• **TEXT PASSAGE**
====

The policyholder sought to invoke Sec. 862.054 of the Texas Insurance Code, the anti-technicality statute.  That provision recited that unless a breach or violation of “a warranty, condition, or provision of a fire insurance policy or contract of insurance on personal property . . . contributed to cause the destruction of the property,” the insurer could not raise it as “a defense to a suit for loss.”  The parties had stipulated that the vacancy did not cause or contribute to the fire damage.  The insured therefore argued that the statute precluded Farmers from denying the claim based upon the vacancy clause.

The majority opinion by Justice Phil Johnson, in which seven of the nine members of the court joined, stated that the clause “does not contain a promise or obligation [by the insured] to occupy her house.”  The provision was instead “substantively an agreement . . . that Farmers will continue insuring the house for sixty days after it no longer is [the insured’s] residence.”  Consequently, it could not be “breached” or “trigger” a breach by the policyholder and thereby fall within the ambit of the anti-technicality statute.  The majority opinion can be found here.

====

• **INFORMATION PROVIDED**
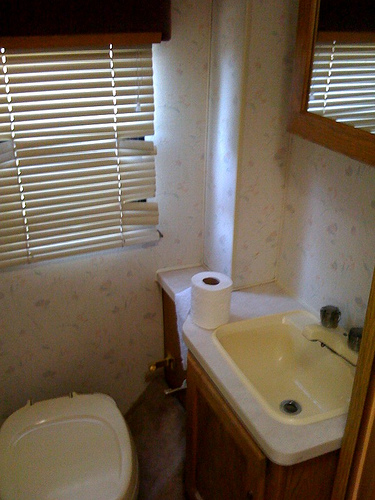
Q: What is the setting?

====

• **PROBLEMS TO SOLVE**
1 – Using the passage on the Texas anti-technicality statute, decide whether each statement agrees with it. Answer yes or no and quote the words that settle it.
(a) The parties stipulated that the vacancy contributed to the fire damage.
(b) Seven of the court's nine members joined the majority opinion.
(c) The majority found that the clause obligated the insured to occupy her house.
2 – Reproduce the passage on the Texas anti-technicality statute word for word, starting at the words "The majority opinion by" and ending after "be found here.".
The data isn't needed here.

• **RESPONSES BY ITEM NUMBER**
1 –
(a) No: "The parties had stipulated that the vacancy did not cause or contribute to the fire damage."
(b) Yes: "in which seven of the nine members of the court joined"
(c) No: "does not contain a promise or obligation [by the insured] to occupy her house"

2 –
The majority opinion by Justice Phil Johnson, in which seven of the nine members of the court joined, stated that the clause “does not contain a promise or obligation [by the insured] to occupy her house.”  The provision was instead “substantively an agreement . . . that Farmers will continue insuring the house for sixty days after it no longer is [the insured’s] residence.”  Consequently, it could not be “breached” or “trigger” a breach by the policyholder and thereby fall within the ambit of the anti-technicality statute.  The majority opinion can be found here.